In Walsh, the defendant asserted that it did not hire the plaintiff to be a bricklayer because, as she admitted during her interview, she had virtually no bricklaying experience. In concluding that the plaintiff had established that sex was a motivating factor in the defendant's decision not to hire her, the majority cited, among other things, evidence that the defendant had not employed any female bricklayers and evidence that the plaintiff was arguably better qualified than some male candidates because she had more tile work experience. Thus, the majority never tackled the question of what role, if any, the plaintiff's lack of bricklaying experience played in the defendant's decision not to hire her. For all intents and purposes, the majority analyzed Walsh's claim under Price Waterhouse, even though it never even cited that case.
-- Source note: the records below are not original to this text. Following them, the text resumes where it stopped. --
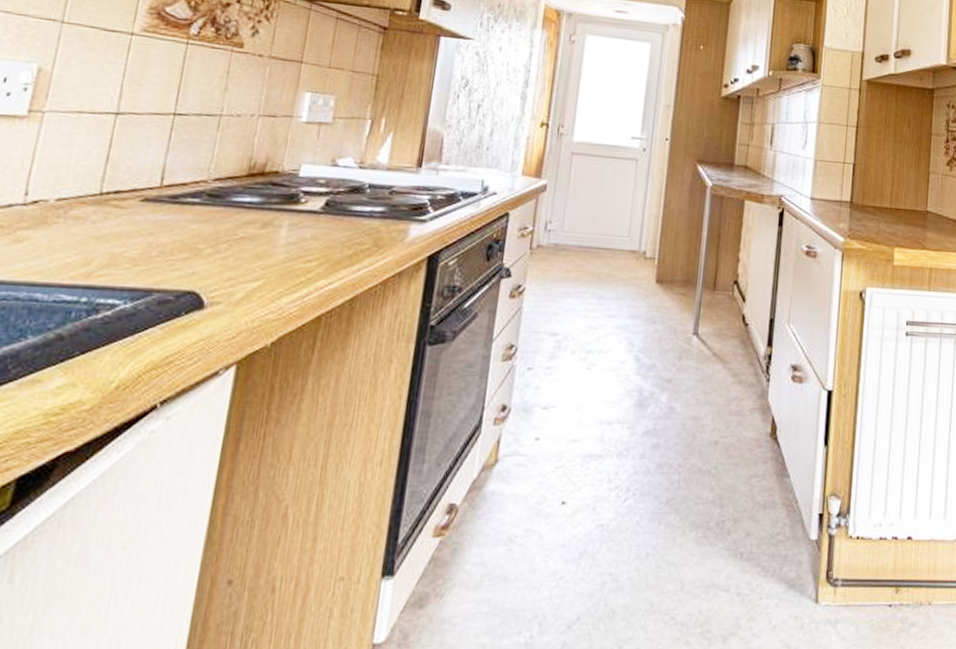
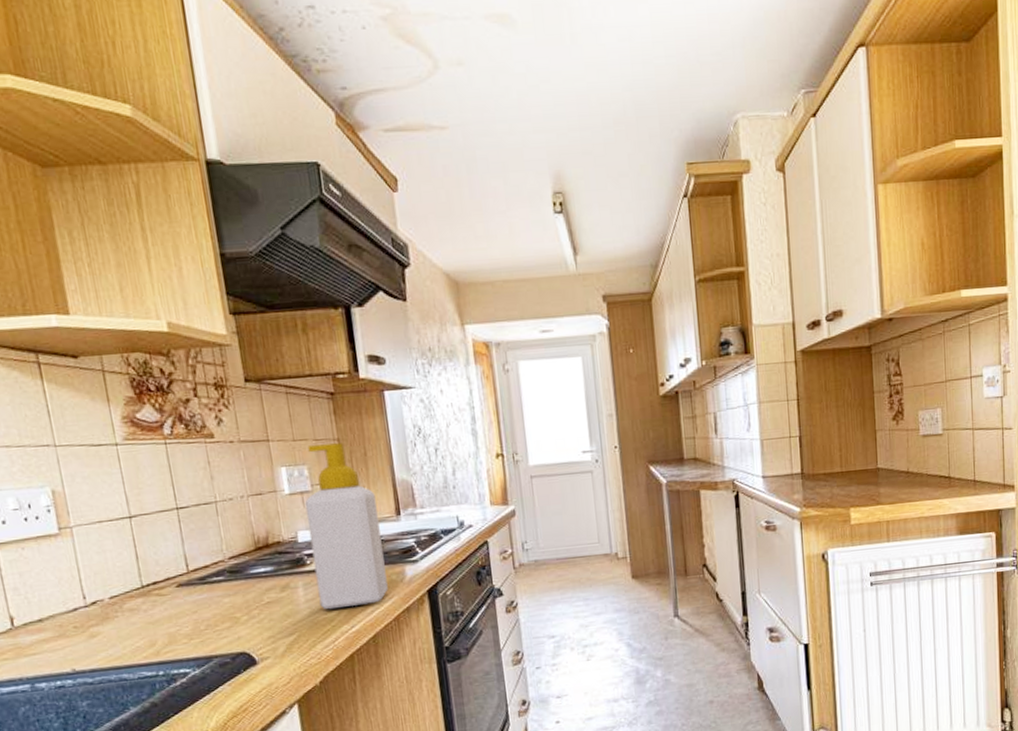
soap bottle: none [301,76,400,261] -> present [304,443,388,610]

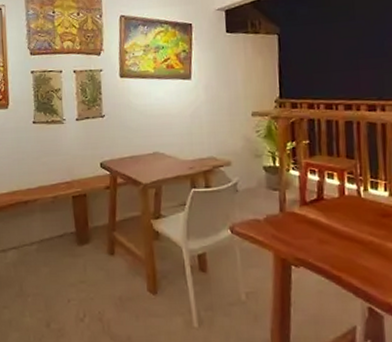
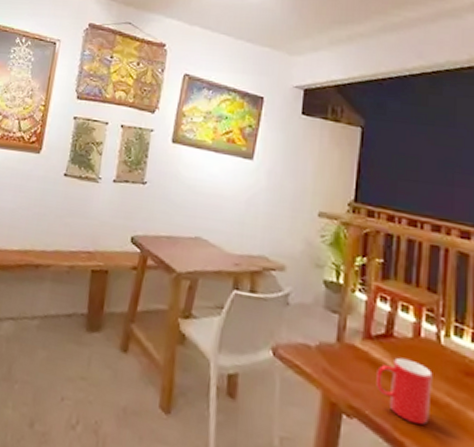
cup: none [314,214,358,262] -> present [376,357,433,425]

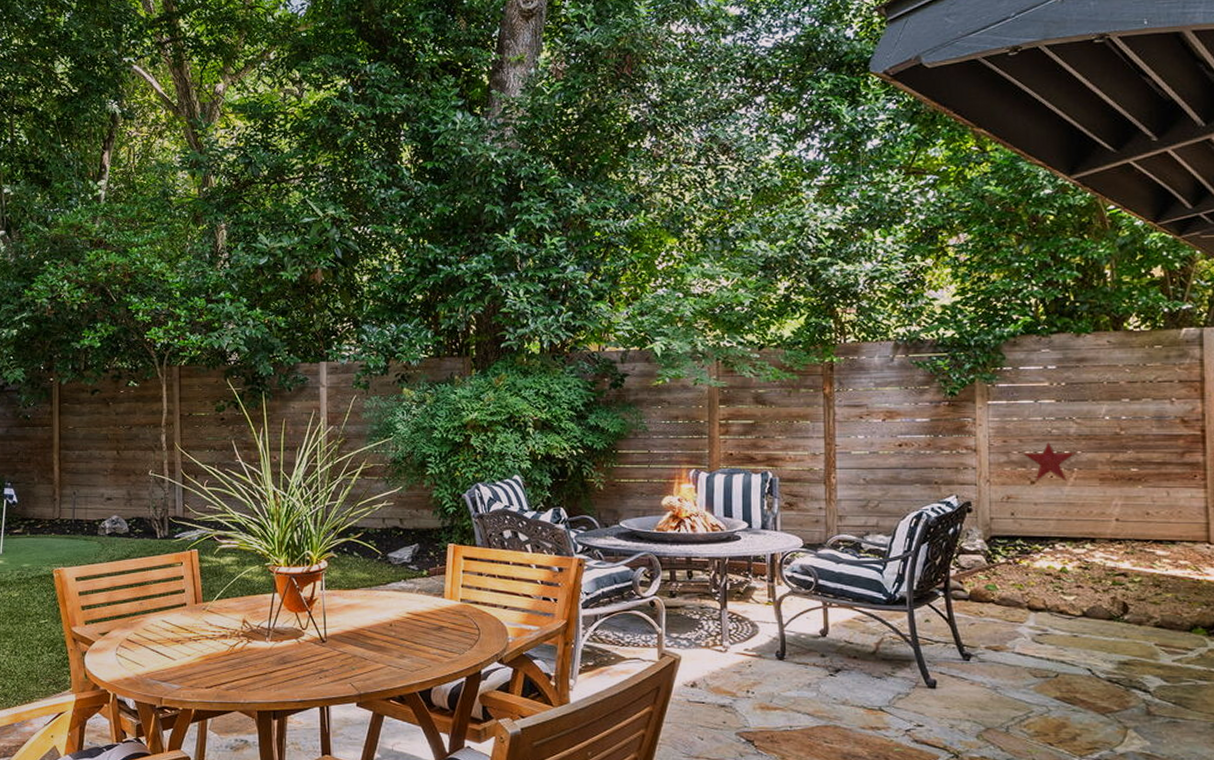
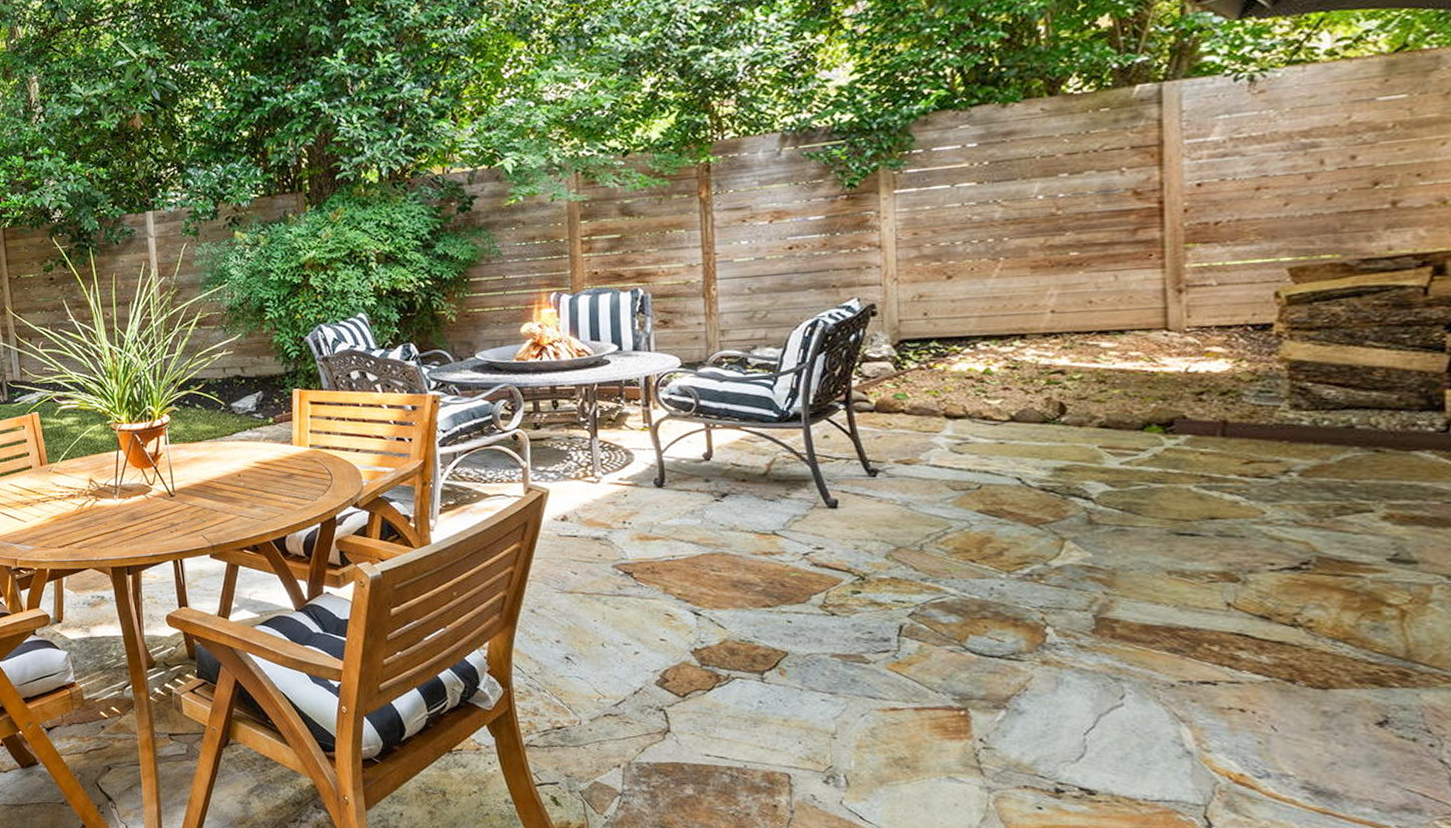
decorative star: present [1023,442,1076,482] -> none [937,231,1002,276]

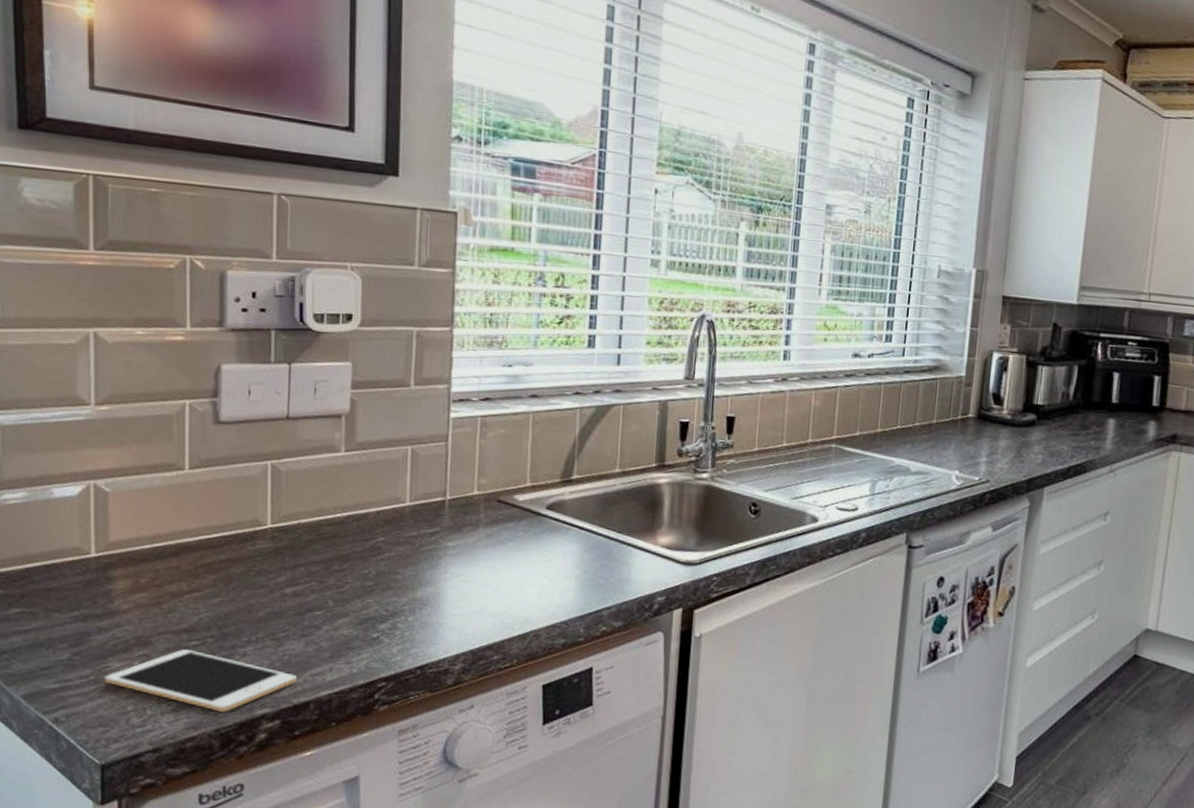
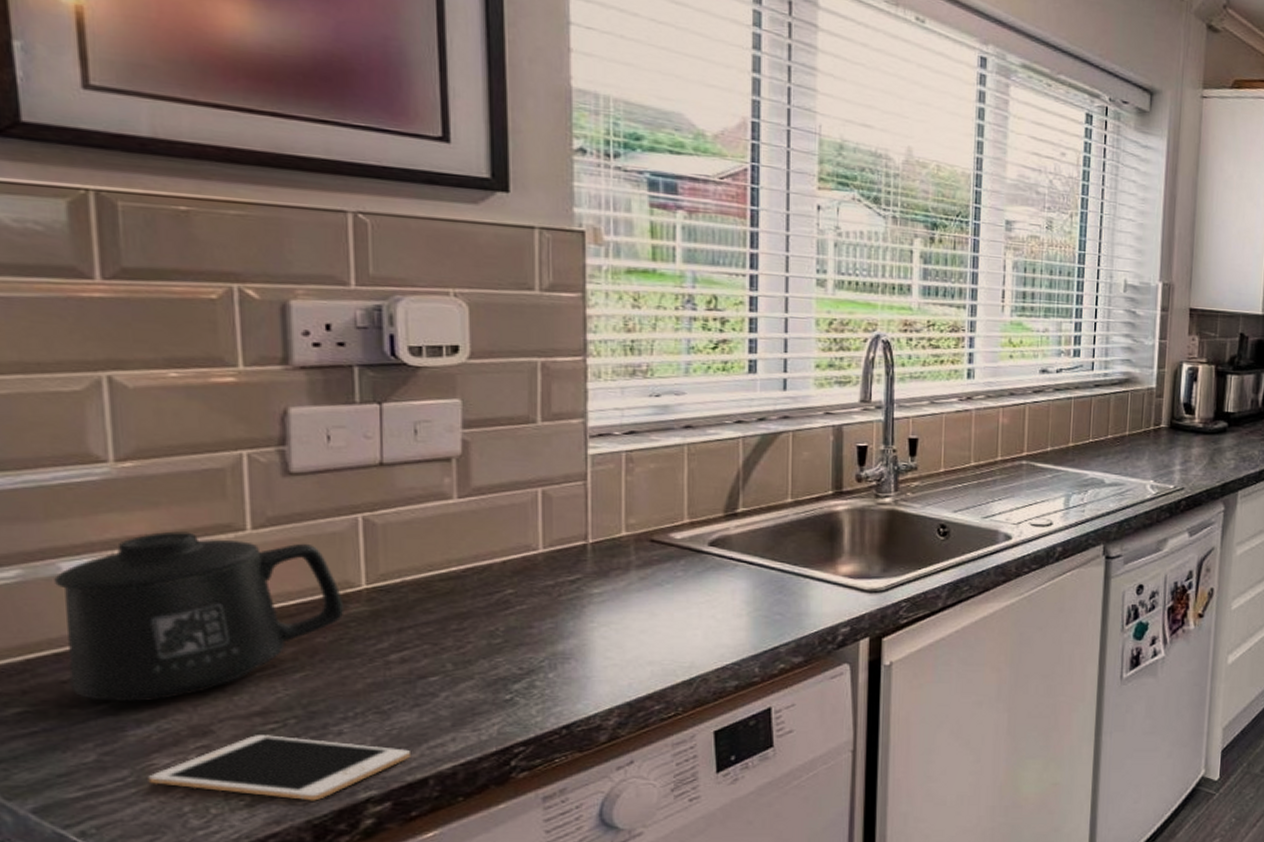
mug: none [48,467,254,612] -> present [54,531,344,702]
A natural response to the majority's misstep might be "no harm, no foul," but I think that misses the bigger picture. In many, if not most, EEO cases, an employee cannot prevail unless he or she shows that a prohibited characteristic was a but-for cause of the challenged employment decision. This is so for all claims under the Age Discrimination in Employment Act, for all Title VII retaliation claims, and probably for all claims under the Americans with Disabilities Act or the Genetic Information Nondiscrimination Act. A plaintiff can prevail by establishing motivating-factor causation only if she is bringing a claim under the substantive antidiscrimination provision of Title VII (i.e., discrimination based on race, color, sex, national origin, or religion). Thus, if McDonnell Douglas is construed as merely establishing motivating-factor causation, then many plaintiffs would not be able to rely on that framework. For instance, in Foster v. University of Maryland - Eastern Shore, 787 F.3d 243 (4th Cir. 2015), the Fourth Circuit recently concluded that a plaintiff alleging retaliation can rely on the McDonnell Douglas framework, because that framework establishes but-for causation. Given Walsh, however, a plaintiff bringing a retaliation claim in the Second Circuit might not fare so well. 

This blog reflects the views solely of its author. It is not intended, and should not be regarded, as legal advice on how to analyze any particular set of facts.